Human sera used in controls have been found negative in the reaction with HBsAg and HIV I/II. However they should be handled with care. All reagents are preserved with 0.09% sodium azide.

Waste products must be handled as per local regulations.

Storage and stability of Test reagents:

The components of the kit, when stored at 2 - 8ºC, will remain stable until the expiration date stated

 on the label.  Do not freeze. Discard those controls in which, in spite of containing sodium azide, a microbial growth is apparent.

 

SPECIMEN COLLECTION AND HANDLING:

Fresh serum or stored at 2 - 8ºC for no longer than 48 h. It is necessary to freeze the sample when the assay is to be carried out after that period of time.  Discard contaminated or hemolyzed sera.

 

5.     Procedure:   

Qualitative assay:

1. Bring reagents and serum samples to room temperature.
2. Place 40 μl of undiluted serum onto a slide’s black area.

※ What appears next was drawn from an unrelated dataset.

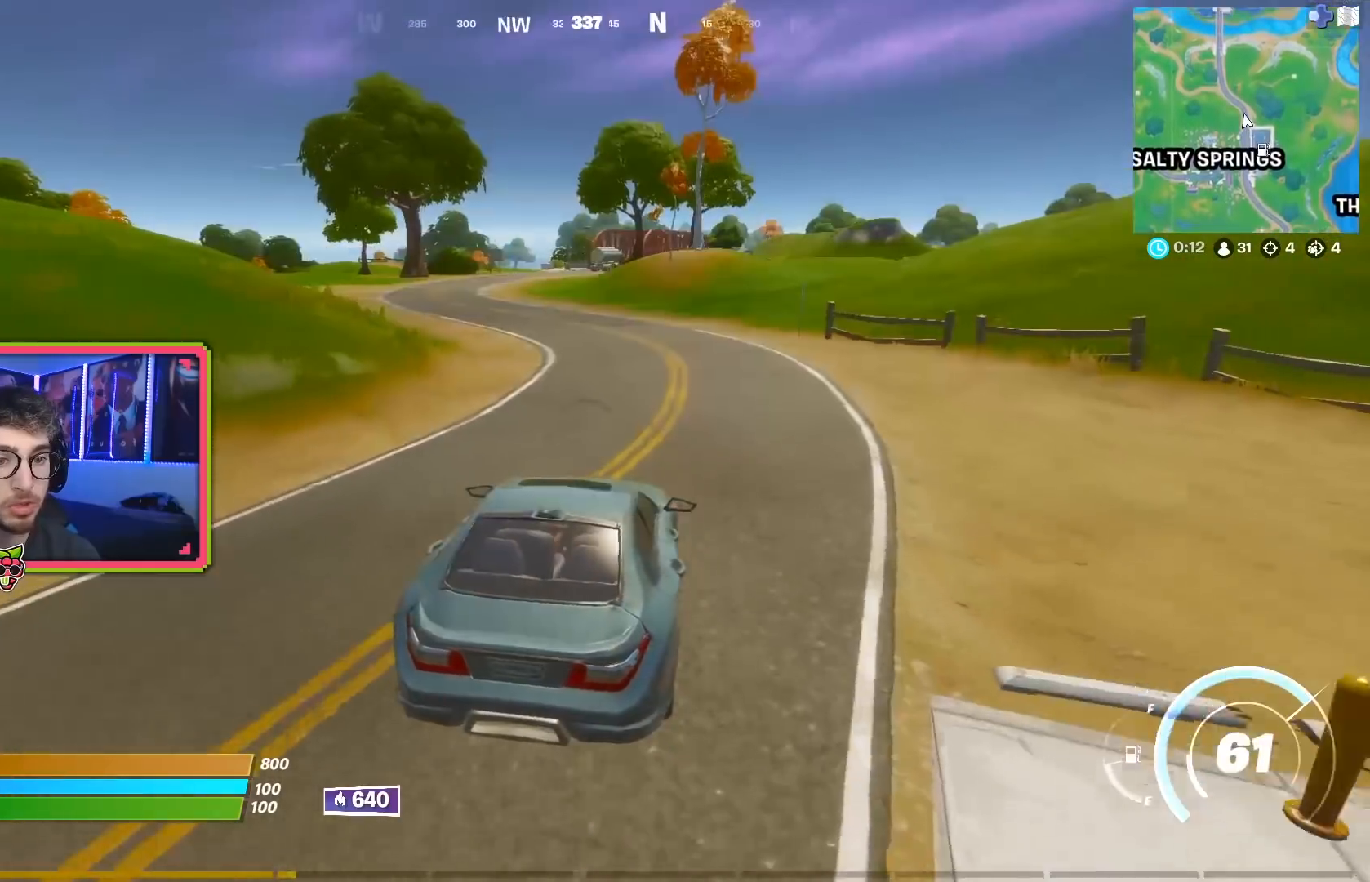
{"buttons": [], "left_stick": "up", "right_stick": "center", "events": []}
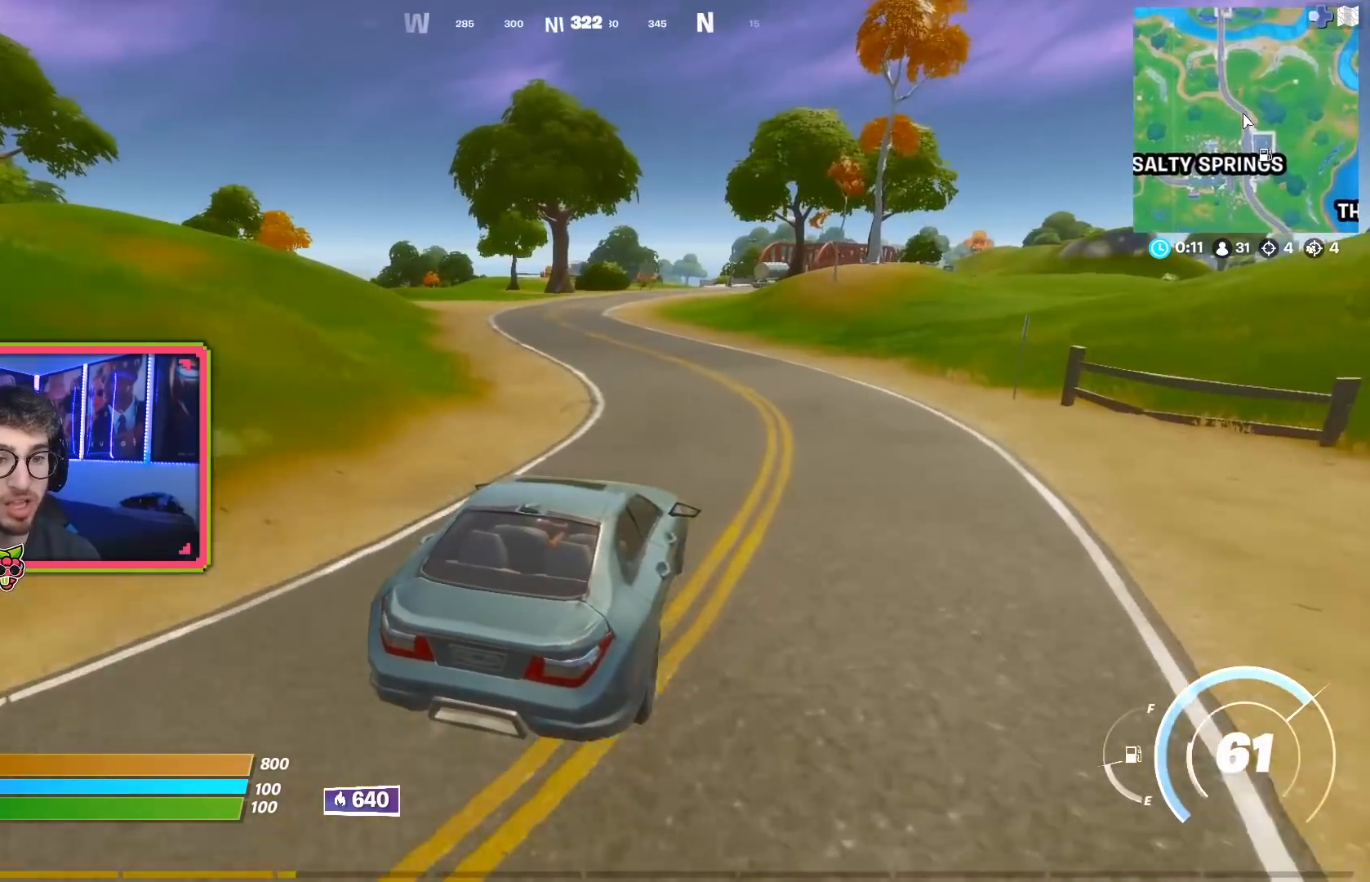
{"buttons": [], "left_stick": "up", "right_stick": "center", "events": []}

3. Mix well the Latex reagent and add one drop over the serum drop.

4. Mix with the aid of a stirrer both drops and tilt the slide.

5. Observe the presence or absence of agglutination within a period not longer than 3 min.

 

Semi quantitative procedure :

Prepare serial two-fold dilutions in physiological saline (Na Cl 0.9%) and then proceeded as described for undiluted serum with each diluted sample.

The approximate Rheumatoid Factor level in a serum sample can be calculated by the following formula:

 RF (IU/ml)= Highest dilution with positive reaction x Reagent sensitivity (20 IU/ml)

 

Normal values : Not clearly established. However, the existence of significantly high titers (above 30

                             IU/ml) in 70% of cases of rheumatoid arthritis have been found.

 

 

 

6.     Result & Interpretation

 

Result : Appearance of agglutination within 3 minutes : Positive for macro globulins

                                                                                                       (Rheumatoid Factors),

 

Interpretation of results : Latex agglutination will mean that the serum Rheumatoid Factor level is

                                            higher than 20 IU/ml

 

7.     Clinical Significance:


Performance Characteristics Sensitivity: The reagent is designed to agglutinate in the presence of levels of RF higher than 20 IU/ml.

 

Standardized against WHO international standard for RF Specificity: The reagent agglutinates only in the presence of Rheumatoid factors

 

Interferences: There is no interference by ASO until 1000 IU/ml or by CRP until 448 mg/L

There is no prozone phenomenon for titers ≤ 1129 IU/ml

Lipemic and highly hemolyzed sera as well as plasma interfere with the assay.

 

Limitations of the procedure:  The reagent is for screening of Rheumatoid factors in serum samples. In some cases (20 - 30%) samples from patients suffering from Rheumatoid Arthritis are negative Occasional agglutinations produced after 4 min have no diagnostic significance.

 

8.     References:


Ø  Waaler, E. (1940), Acad. Path. Microbiol. Scan. 17, 172–187.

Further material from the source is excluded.